### Required tasks
1: In the arbitration decision, what job did Mr. Brar hold when the incident happened?
2: Please reproduce the part of the arbitration decision that opens with the words containing "The preliminary issues" and closes with "expenses is deferred.".

### Excerpted passage

Financial Services Commission of Ontario
Neutral Citation: 2008 ONFSCDRS 70
FSCO A07-000279
BETWEEN:
JASWINDER SINGH BRAR Applicant
and
ING INSURANCE COMPANY OF CANADA Insurer
DECISION ON PRELIMINARY ISSUES
Before: Maggy Murray
Heard: February 11, 2008, at the offices of the Financial Services Commission of Ontario in Toronto.
Appearances: Paul Caprani for Mr. Brar David Dinner for ING Insurance Company of Canada
Issues:
The Applicant, Jaswinder Singh Brar, was injured in an incident on September 6, 2005. He applied for statutory accident benefits from ING Insurance Company of Canada (“ING”), payable under the Schedule.1 ING refused to pay Mr. Brar accident benefits on the basis that he was not injured as a result of an “accident” as defined in section 2 of the Schedule. Mr. Brar disagreed. The parties were unable to resolve their disputes through mediation, and Mr. Brar applied for arbitration at the Financial Services Commission of Ontario under the Insurance Act, R.S.O. 1990, c.I.8, as amended.
The preliminary issues are:
Did Mr. Brar sustain an impairment within the meaning of section 2 of the Schedule as a result of an accident?
Is ING required to pay Mr. Brar benefits pursuant to subsection 59(5) of the Schedule?
Is ING liable to pay Mr. Brar’s expenses in respect of the arbitration under section 282(11) of the Insurance Act?
Is Mr. Brar liable to pay ING’s expenses in respect of the arbitration under section 282(11) of the Insurance Act?
Result:
Mr. Brar did not sustain an impairment within the meaning of section 2 of the Schedule as a result of an accident.
ING is not required to pay Mr. Brar benefits pursuant to subsection 59(5) of the Schedule.
The issue of expenses is deferred.
Evidence:
At the time of the incident, Mr. Brar worked as a truck driver for Solda Pools. He arrived at work at 7:00 a.m. on September 6, 2005. He needed to fill his truck with water and tried to drive to the filling station. The route to the filling station was blocked by a truck driven by Mr. Sheridan, another employee of Solda Pools. The Applicant stopped his truck and honked at Mr. Sheridan, who looked in his rear view mirror but did not move his truck. The Applicant drove around Mr. Sheridan’s truck to get to the water tank and thought he may have clipped the right side view mirror of Mr. Sheridan’s truck. The Applicant turned off his truck, opened the truck door and was dragged out by Mr. Sheridan, who then threw the Applicant against the truck’s fender.

### Information provided
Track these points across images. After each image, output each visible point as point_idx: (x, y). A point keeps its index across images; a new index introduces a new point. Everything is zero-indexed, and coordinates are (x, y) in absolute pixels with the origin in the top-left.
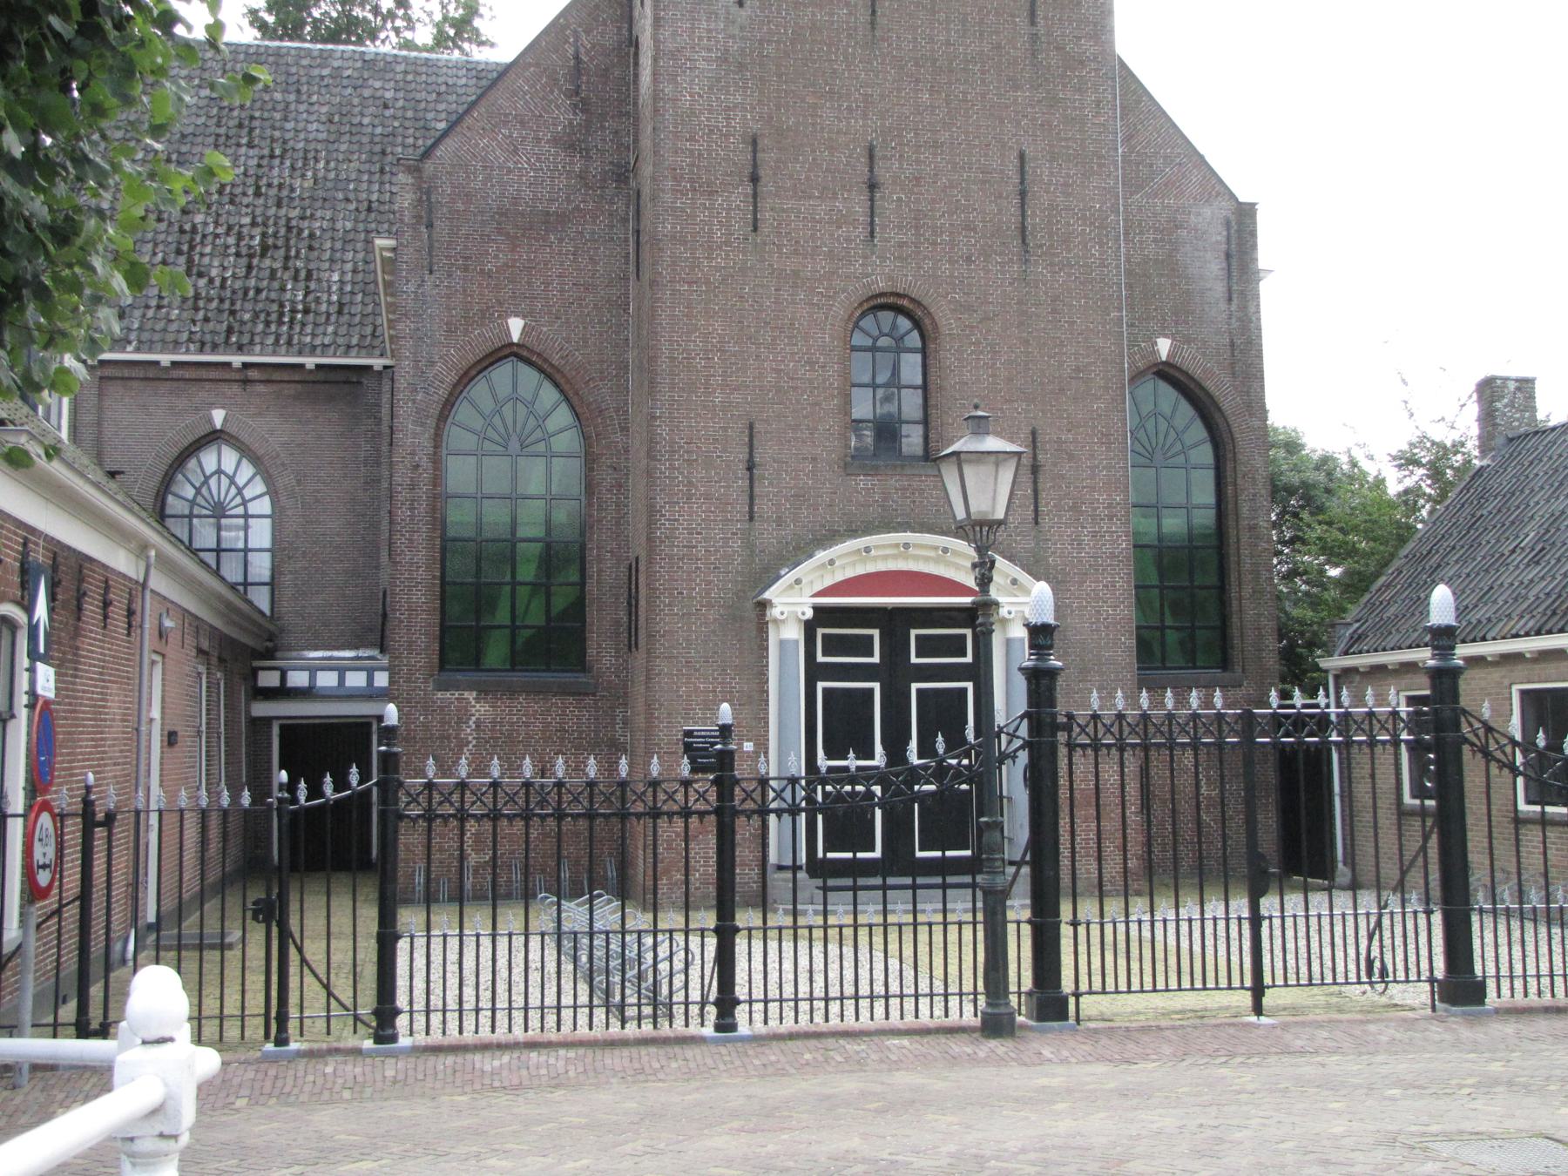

### Task answers
1: He was a truck driver for Solda Pools.

2:
The preliminary issues are:
Did Mr. Brar sustain an impairment within the meaning of section 2 of the Schedule as a result of an accident?
Is ING required to pay Mr. Brar benefits pursuant to subsection 59(5) of the Schedule?
Is ING liable to pay Mr. Brar’s expenses in respect of the arbitration under section 282(11) of the Insurance Act?
Is Mr. Brar liable to pay ING’s expenses in respect of the arbitration under section 282(11) of the Insurance Act?
Result:
Mr. Brar did not sustain an impairment within the meaning of section 2 of the Schedule as a result of an accident.
ING is not required to pay Mr. Brar benefits pursuant to subsection 59(5) of the Schedule.
The issue of expenses is deferred.